A: Using the binomial expansion, $(a+b)^2 = a^2+2ab+b^2$. If we FOIL as normal we get $(a+b)^2=a^2+ab+ba+b^2$. For the answers to be the same then, ab = ba, or the operation must be commutative. Since function composition is not commutative by contradiction, or it is not always true that $fog(x) = gof(x)$, we can conclude that the normal Binomial Expansion theorem does not hold with function composition.

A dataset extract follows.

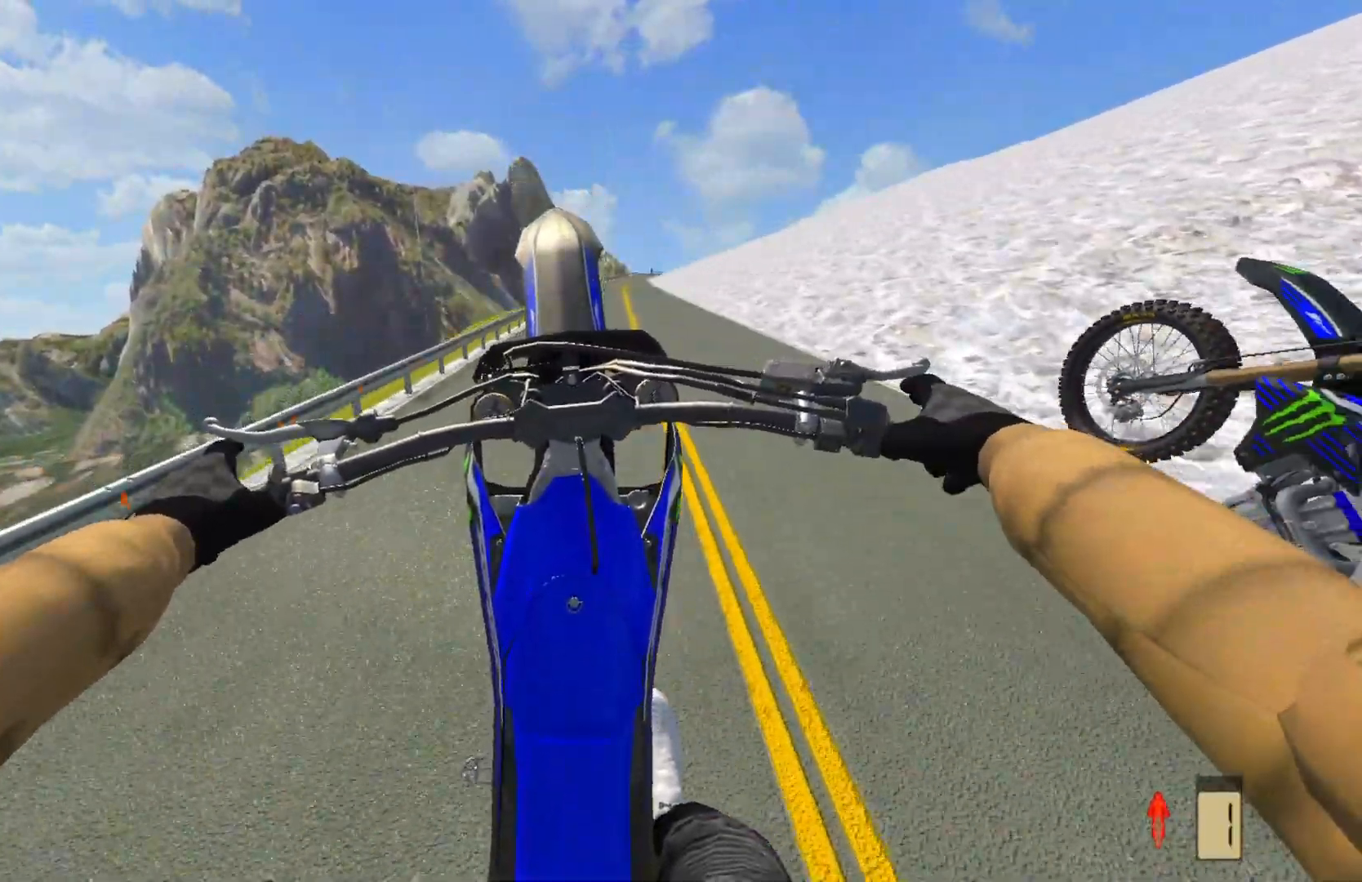
{"buttons": ["R2"], "left_stick": "center", "right_stick": "center", "events": []}
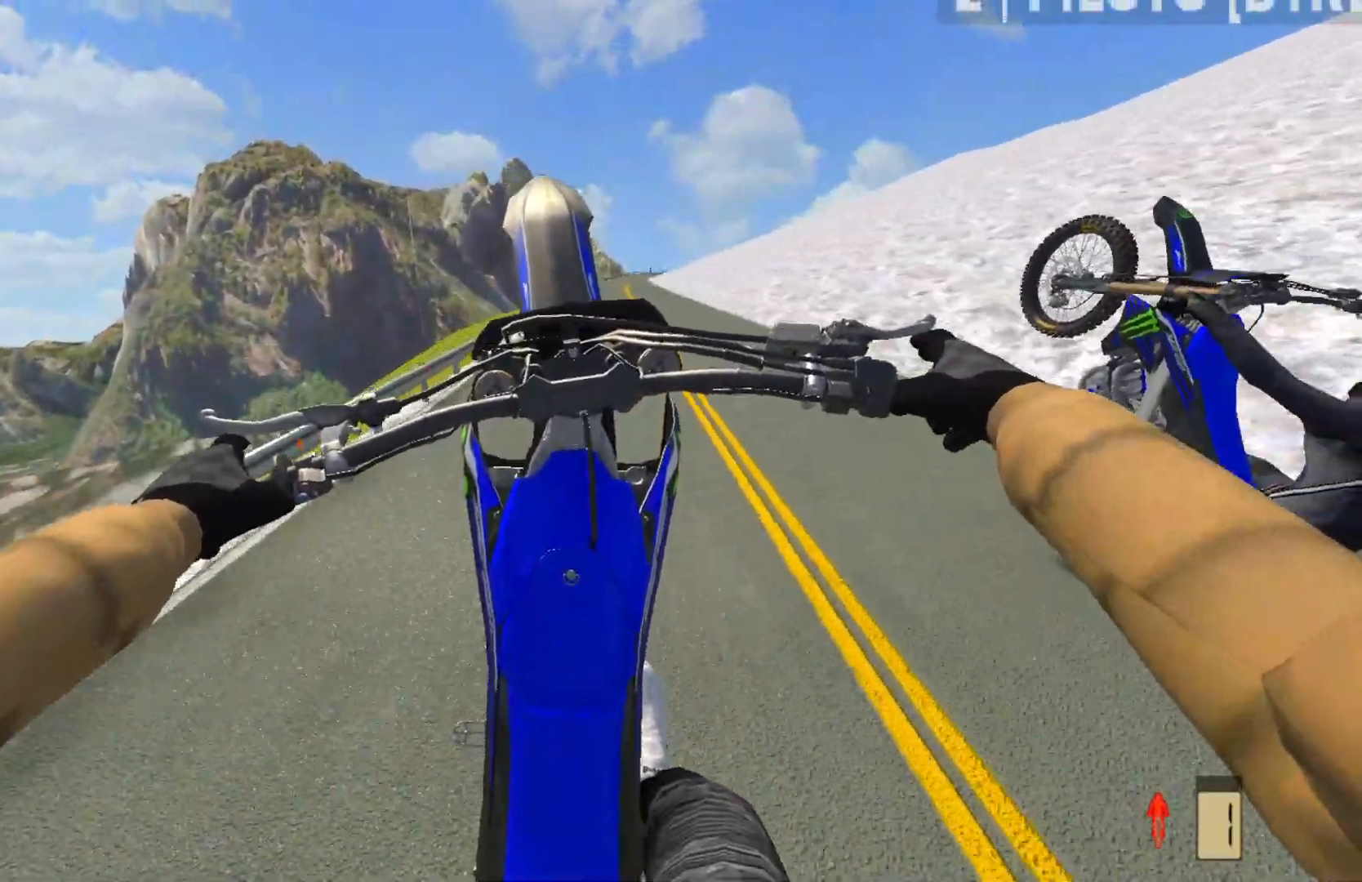
{"buttons": ["R2"], "left_stick": "center", "right_stick": "center", "events": []}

My thinkings/confusions on this:
(1) I have tried to write this out in ways such as $(fog(x)+gof(x))^2$ and $(f(x)+g(x))^2$, but none seem to work. Using these two as representations simply led to the conclusion that the binomial expansion does work. Is it possible for this situation to be modeled with a correct binomial form $(a+b)^2$, or does the question have abstraction that doesn't let that happen? If we can, what should a and b be?
(2) The answer is telling us that ab not being ba is the same thing as $fog(x)$ not being $gof(x)$, but I don't understand, aren't these two completely different commutativities (don't worry, I know that's not a word). $ab$ has to do with multiplication, $a*b$. Doesn't the non commutativeness of function composition get broken when we multiply. How can we take the statement that $fog(x)$ is not $gof(x)$, and use it to imply that two things multiplied, with relation to function composition, don't follow the commutative property of multiplication?
Best Answer
You should think about it like this $(f\circ g)(x)\cdot (g\circ f)(x)= f(g(x))\cdot g(f(x))=g(f(x))\cdot f(g(x))=(g\circ f)(x)\cdot (f\circ g)(x)$
In essence, it is true that $(f\circ g)(x)\neq (g\circ f)(x)$
Each composition will give a new function. Lets name these functions.
Let $(f\circ g)(x) = h(x)$
Let $(g\circ f)(x) = j(x)$
We know that $h(x)j(x)=j(x)h(x)$ since this is not a composition. Then $$(h(x)+j(x))^2=(h(x))^2+h(x)j(x)+j(x)h(x)+(j(x))^2=(h(x))^2+2h(x)j(x)+(j(x))^2$$ Since $h(x)j(x)=j(x)h(x)$.